Maeda passes rocky test with flying colors
ABS-CBN Sports on Apr 24, 2016 06:35 PM
Los Angeles Dodgers starter Kenta Maeda delivers a pitch against the Colorado Rockies during the third inning of a baseball game Saturday, April 23, 2016, in Denver. The Dodgers won 4-1. (AP Photo/David Zalubowski)
The Associated Press
DENVER, Colorado (AP) — Japanese pitching star Kenta Maeda tamed a notorious hitter's park about as well as any pitcher can as the Los Angeles Dodgers beat Colorado 4-1 on Saturday night.
So much for being intimidated in his first start at Coors Field. Maeda held Colorado hitless into the sixth inning.
Maeda's mind wasn't on a no-hitter, though.

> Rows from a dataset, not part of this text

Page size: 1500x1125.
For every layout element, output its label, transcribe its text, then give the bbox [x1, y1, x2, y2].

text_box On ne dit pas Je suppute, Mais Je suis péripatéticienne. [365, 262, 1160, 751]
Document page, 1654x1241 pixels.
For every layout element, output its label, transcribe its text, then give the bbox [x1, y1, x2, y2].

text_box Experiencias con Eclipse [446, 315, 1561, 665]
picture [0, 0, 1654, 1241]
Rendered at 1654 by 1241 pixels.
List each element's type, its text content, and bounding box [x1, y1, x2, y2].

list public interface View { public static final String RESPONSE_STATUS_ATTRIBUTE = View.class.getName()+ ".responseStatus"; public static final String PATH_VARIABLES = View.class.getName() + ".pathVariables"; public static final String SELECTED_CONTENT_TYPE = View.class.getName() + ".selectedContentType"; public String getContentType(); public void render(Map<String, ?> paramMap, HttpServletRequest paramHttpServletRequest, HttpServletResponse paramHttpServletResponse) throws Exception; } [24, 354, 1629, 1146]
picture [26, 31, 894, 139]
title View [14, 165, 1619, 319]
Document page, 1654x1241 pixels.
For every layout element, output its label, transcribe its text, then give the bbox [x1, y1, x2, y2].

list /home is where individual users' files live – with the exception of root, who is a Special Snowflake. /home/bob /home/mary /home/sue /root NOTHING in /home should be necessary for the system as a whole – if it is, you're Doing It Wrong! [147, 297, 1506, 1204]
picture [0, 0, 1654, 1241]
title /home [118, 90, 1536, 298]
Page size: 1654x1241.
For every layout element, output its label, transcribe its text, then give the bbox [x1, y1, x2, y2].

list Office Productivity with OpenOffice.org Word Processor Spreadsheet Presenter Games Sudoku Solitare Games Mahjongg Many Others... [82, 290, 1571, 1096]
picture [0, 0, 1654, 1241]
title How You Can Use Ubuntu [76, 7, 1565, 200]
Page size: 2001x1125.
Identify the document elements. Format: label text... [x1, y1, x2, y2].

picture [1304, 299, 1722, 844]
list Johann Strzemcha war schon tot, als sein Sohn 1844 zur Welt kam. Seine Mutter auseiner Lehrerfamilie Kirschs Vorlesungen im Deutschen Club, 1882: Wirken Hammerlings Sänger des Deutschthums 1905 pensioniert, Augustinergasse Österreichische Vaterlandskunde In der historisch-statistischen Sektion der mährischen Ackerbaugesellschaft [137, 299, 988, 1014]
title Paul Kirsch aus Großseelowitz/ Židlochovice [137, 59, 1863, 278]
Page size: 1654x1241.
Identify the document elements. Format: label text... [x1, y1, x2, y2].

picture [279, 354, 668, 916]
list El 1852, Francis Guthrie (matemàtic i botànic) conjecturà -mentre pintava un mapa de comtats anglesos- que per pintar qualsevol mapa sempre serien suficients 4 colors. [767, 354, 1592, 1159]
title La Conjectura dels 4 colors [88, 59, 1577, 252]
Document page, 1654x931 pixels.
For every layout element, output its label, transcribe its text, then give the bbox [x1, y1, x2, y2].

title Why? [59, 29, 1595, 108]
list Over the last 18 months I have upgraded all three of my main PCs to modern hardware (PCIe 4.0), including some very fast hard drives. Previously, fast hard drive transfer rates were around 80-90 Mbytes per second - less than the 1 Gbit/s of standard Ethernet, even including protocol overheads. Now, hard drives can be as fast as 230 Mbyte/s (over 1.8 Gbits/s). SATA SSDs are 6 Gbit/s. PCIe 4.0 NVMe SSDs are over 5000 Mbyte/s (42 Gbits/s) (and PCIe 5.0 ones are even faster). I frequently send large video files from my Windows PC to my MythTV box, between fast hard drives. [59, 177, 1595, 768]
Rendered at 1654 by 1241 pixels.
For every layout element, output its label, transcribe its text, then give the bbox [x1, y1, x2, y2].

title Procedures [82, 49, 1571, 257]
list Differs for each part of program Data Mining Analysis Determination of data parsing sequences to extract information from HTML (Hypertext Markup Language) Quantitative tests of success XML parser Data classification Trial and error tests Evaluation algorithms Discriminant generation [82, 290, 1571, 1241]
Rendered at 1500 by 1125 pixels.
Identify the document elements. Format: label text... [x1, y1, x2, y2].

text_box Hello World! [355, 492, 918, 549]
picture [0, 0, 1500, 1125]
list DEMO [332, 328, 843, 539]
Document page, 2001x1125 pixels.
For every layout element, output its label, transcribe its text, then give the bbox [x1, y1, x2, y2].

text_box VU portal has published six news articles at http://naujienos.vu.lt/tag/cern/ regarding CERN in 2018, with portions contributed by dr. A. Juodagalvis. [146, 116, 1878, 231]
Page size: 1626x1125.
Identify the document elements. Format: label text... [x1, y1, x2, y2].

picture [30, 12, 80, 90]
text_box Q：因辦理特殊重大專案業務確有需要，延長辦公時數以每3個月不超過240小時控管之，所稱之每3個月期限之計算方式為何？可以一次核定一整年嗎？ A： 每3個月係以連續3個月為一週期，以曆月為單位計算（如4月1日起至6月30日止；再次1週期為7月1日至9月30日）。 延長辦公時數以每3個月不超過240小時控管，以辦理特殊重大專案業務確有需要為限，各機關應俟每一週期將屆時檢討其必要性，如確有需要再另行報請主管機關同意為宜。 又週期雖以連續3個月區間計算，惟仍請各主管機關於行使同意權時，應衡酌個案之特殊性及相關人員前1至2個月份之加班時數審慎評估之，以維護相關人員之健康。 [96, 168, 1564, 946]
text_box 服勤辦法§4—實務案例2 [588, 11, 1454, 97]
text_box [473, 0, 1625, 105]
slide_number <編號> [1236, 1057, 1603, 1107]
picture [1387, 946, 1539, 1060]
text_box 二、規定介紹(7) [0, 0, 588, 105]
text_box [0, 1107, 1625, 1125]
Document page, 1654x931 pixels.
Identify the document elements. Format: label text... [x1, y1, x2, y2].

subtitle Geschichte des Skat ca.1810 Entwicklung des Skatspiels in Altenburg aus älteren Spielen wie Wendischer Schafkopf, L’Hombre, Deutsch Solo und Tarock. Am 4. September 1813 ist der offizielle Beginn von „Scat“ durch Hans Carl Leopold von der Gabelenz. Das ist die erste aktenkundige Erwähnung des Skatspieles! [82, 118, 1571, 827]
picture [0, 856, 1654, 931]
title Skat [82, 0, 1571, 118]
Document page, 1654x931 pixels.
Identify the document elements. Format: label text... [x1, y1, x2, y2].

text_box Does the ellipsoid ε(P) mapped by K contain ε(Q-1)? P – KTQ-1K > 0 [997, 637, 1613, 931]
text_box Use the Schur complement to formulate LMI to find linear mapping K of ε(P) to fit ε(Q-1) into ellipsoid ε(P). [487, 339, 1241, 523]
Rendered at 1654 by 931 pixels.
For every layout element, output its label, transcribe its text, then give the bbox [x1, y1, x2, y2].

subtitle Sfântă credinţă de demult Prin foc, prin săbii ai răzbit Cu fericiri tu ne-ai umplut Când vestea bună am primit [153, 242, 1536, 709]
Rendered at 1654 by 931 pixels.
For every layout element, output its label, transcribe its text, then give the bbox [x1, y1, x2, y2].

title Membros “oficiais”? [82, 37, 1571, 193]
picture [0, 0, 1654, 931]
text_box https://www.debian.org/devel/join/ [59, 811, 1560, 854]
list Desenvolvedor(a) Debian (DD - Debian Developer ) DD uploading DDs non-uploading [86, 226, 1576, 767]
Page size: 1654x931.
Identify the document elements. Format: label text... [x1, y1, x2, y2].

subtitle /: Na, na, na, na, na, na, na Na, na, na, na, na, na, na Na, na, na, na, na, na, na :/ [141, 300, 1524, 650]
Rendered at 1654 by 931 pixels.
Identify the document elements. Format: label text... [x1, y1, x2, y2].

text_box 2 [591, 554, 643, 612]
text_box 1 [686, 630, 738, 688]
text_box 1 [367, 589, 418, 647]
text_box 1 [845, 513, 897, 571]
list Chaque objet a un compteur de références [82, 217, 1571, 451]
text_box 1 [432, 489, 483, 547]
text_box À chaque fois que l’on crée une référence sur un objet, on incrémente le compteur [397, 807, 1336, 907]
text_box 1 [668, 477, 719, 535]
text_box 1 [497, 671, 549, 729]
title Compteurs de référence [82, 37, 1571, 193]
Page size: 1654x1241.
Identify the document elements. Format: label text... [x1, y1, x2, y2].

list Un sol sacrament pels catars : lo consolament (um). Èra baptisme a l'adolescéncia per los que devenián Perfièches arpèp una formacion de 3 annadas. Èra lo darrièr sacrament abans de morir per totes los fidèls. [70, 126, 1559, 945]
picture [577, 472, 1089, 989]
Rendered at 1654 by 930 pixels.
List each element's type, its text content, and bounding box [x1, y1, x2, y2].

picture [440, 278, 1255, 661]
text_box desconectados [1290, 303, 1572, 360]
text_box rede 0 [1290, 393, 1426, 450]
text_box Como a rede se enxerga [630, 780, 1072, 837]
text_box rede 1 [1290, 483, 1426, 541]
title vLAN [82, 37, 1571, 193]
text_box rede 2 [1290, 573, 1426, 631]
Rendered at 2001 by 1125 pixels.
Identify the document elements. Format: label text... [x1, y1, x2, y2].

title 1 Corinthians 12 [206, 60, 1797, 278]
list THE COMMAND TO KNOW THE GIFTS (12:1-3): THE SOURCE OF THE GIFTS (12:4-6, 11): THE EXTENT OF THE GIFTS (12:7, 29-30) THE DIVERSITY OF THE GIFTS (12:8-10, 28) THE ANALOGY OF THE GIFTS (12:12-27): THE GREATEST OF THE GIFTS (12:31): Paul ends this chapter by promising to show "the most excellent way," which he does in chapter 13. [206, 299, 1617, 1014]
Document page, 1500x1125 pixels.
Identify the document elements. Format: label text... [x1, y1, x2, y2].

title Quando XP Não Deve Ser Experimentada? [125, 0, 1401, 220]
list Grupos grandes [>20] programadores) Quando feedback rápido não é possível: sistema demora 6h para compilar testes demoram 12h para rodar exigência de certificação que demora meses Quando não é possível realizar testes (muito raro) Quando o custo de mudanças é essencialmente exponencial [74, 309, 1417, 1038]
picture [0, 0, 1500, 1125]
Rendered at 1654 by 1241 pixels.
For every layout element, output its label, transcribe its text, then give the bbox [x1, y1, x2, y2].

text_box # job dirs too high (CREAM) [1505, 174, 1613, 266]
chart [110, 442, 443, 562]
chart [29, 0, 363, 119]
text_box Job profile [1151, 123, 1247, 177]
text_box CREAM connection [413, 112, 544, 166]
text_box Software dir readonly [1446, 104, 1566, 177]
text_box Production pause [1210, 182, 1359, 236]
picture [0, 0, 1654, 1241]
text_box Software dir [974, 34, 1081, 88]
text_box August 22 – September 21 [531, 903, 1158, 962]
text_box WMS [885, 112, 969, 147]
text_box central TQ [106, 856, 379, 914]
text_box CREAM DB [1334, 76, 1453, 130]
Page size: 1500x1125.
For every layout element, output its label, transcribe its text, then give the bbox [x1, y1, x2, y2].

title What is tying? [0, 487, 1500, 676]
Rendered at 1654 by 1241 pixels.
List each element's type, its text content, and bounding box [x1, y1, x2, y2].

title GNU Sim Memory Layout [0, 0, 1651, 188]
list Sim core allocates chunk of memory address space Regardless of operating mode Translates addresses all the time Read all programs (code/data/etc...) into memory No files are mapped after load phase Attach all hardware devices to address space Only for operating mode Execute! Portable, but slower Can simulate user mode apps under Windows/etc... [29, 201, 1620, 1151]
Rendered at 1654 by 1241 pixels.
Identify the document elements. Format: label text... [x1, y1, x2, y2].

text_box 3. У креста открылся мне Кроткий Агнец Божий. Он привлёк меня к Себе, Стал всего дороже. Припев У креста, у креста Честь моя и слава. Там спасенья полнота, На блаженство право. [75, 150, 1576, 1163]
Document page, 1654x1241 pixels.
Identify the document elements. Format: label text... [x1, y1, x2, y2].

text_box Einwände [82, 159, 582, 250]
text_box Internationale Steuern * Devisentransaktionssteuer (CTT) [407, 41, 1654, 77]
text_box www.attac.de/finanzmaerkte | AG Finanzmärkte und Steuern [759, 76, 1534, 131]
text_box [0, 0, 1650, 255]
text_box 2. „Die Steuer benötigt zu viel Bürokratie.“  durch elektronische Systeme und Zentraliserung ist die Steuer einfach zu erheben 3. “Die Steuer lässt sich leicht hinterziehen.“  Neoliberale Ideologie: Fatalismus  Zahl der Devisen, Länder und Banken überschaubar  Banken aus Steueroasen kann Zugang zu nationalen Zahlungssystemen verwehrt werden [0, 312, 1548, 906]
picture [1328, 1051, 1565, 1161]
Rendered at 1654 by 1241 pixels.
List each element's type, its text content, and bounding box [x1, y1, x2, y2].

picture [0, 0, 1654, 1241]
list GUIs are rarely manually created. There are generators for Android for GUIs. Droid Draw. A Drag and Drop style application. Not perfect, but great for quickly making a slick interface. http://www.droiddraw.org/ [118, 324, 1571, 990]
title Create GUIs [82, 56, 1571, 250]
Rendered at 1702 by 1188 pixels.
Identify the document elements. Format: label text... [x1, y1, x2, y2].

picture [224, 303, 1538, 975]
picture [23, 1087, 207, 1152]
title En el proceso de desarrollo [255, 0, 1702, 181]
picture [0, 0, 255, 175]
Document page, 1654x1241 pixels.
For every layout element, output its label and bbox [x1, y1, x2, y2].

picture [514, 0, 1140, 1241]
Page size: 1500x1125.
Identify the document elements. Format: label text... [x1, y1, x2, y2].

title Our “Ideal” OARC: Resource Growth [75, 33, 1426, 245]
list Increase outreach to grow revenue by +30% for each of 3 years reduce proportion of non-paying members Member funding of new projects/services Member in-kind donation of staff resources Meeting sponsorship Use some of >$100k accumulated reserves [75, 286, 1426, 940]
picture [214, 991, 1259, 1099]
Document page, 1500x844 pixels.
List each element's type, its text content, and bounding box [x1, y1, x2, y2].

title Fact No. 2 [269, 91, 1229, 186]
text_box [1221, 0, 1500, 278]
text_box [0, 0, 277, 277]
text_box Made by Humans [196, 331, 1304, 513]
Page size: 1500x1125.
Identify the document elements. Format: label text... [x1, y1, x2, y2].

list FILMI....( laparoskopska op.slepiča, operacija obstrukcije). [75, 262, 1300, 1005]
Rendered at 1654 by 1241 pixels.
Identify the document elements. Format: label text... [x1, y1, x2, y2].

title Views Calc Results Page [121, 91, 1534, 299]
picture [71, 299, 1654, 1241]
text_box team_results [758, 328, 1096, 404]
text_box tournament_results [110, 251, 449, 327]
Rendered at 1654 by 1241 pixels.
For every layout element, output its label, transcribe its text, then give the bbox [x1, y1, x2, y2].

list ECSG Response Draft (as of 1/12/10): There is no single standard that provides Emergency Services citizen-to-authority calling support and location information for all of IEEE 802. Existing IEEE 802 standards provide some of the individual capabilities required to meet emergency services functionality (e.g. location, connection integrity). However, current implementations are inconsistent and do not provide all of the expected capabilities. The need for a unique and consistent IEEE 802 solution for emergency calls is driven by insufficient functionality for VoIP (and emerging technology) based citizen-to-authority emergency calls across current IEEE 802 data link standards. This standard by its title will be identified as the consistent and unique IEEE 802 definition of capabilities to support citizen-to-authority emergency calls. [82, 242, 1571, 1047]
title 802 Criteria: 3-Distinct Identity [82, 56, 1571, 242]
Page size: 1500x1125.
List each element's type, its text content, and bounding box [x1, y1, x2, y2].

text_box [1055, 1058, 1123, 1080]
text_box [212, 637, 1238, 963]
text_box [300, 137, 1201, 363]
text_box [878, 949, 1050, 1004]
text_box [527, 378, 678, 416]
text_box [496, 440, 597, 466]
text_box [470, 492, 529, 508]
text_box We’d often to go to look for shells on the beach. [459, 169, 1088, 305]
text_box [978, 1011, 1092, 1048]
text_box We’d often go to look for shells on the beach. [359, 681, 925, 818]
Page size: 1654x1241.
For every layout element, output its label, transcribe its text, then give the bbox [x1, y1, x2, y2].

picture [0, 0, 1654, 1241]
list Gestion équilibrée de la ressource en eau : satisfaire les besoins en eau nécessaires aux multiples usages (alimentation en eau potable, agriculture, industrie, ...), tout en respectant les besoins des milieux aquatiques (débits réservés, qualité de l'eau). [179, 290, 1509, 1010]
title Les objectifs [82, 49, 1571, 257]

It wasn't even discussed in the L.A. dugout. Not at this park, where runs can be scored in a hurry.
"First time pitching at Coors Field, first time against that offensive firepower they have over there, I can't say enough what Kenta was able to do. It's beyond impressive," said A.J. Ellis, whose two-run homer in the second helped set up the win.
Maeda (3-0) allowed three hits — all in the sixth — no runs and struck out eight in 6 1/3 innings as the right-hander lowered his ERA to 0.36.
With a wind-up reminiscent of countryman Hideo Nomo, Maeda was cruising along until one out in the sixth when DJ LeMahieu singled for Colorado's first hit. Nomo remains the only pitcher to throw a no-hitter at Coors Field — in 1996.
Maeda, 28, was untouchable most of the night by keeping the Rockies off balance with a nasty breaking ball mixed in with pinpoint fastball control in his first taste of this ballpark, which requires a pitcher to keep his pitches down and stay in command — all of which Maeda does, anyway.
"When he does that, he can pitch on the moon," Dodgers manager Dave Roberts said.
In New York, Brett Gardner hit a solo home run with two outs in the bottom of the ninth to give New York a 3-2 victory over Tampa Bay, spoiling the impressive major league debut of the Rays' top pitching prospect Blake Snell.
Gardner singled home the tying run in the seventh and then connected on a 3-1 pitch from Erasmo Ramirez (4-1) two innings later, sending the ball into the second deck in right field.
Japan's Masahiro Tanaka gave New York seven quality innings opposite Snell, perhaps baseball's premier pitching prospect. The slim left-hander permitted one run and two hits in five innings, striking out six and walking one.
In Cincinnati, Eugenio Suarez and Adam Duvall hit three-run homers in the sixth inning as the Reds finally broke through against Chicago's dominant pitching, winning 13-5.
A victory would have given the Cubs (13-5) their best start since 1907, the year they won the first of their back-to-back World Series titles. They led 3-2 in the sixth inning, but a four-homer splurge from Cincinnati ended Chicago's domination of its NL Central rival.
In other games, Washington won 2-0 at home to Minnesota, St. Louis crushed the Padres 11-2 in San Diego, the Giants beat the Miami 7-2 in San Francisco, Arizona beat visiting Pittsburgh 7-1, the Los Angeles Angels won 4-2 at home against Seattle, the New York Mets stayed hot by winning 8-2 in Atlanta, Philadelphia won at Milwaukee 10-6, the White Sox won 4-3 in 11 innings at home to Texas, Baltimore won 8-3 at Kansas City, Houston beat the visiting Red Sox 8-3, Cleveland routed Detroit on their home field 10-1, and Toronto won 9-3 at home against Oakland.